Work instructions: In the records that follow, find each line with the word "removed" and copy it.

(Beginning of Exercise data)

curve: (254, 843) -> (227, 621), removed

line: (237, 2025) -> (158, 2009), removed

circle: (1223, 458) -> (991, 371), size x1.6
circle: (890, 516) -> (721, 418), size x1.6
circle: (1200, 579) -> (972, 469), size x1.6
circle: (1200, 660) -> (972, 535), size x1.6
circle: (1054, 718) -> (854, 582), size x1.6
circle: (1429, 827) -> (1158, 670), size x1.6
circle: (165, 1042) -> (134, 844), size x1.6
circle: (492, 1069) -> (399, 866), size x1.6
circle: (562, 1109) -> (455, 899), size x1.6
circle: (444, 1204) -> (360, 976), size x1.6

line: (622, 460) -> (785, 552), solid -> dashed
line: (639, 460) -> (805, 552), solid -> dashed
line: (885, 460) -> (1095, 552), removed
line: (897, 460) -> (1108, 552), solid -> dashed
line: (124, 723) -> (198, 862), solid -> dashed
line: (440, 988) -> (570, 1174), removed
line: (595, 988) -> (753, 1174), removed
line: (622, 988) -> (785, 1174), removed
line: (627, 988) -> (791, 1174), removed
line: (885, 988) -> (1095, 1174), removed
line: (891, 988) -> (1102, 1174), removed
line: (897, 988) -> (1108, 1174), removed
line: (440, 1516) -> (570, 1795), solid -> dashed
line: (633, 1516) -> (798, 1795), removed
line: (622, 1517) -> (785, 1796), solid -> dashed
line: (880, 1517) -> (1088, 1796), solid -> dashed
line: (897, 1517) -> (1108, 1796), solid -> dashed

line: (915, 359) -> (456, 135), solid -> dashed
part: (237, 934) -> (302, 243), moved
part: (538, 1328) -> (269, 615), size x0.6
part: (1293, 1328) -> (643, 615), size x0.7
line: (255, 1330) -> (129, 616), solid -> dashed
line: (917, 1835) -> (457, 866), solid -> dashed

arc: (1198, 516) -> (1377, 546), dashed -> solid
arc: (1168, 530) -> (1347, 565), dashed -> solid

(End of Exercise data)

Response to this exercise:
curve: (254, 843) -> (227, 621), removed
line: (237, 2025) -> (158, 2009), removed
line: (885, 460) -> (1095, 552), removed
line: (440, 988) -> (570, 1174), removed
line: (595, 988) -> (753, 1174), removed
line: (622, 988) -> (785, 1174), removed
line: (627, 988) -> (791, 1174), removed
line: (885, 988) -> (1095, 1174), removed
line: (891, 988) -> (1102, 1174), removed
line: (897, 988) -> (1108, 1174), removed
line: (633, 1516) -> (798, 1795), removed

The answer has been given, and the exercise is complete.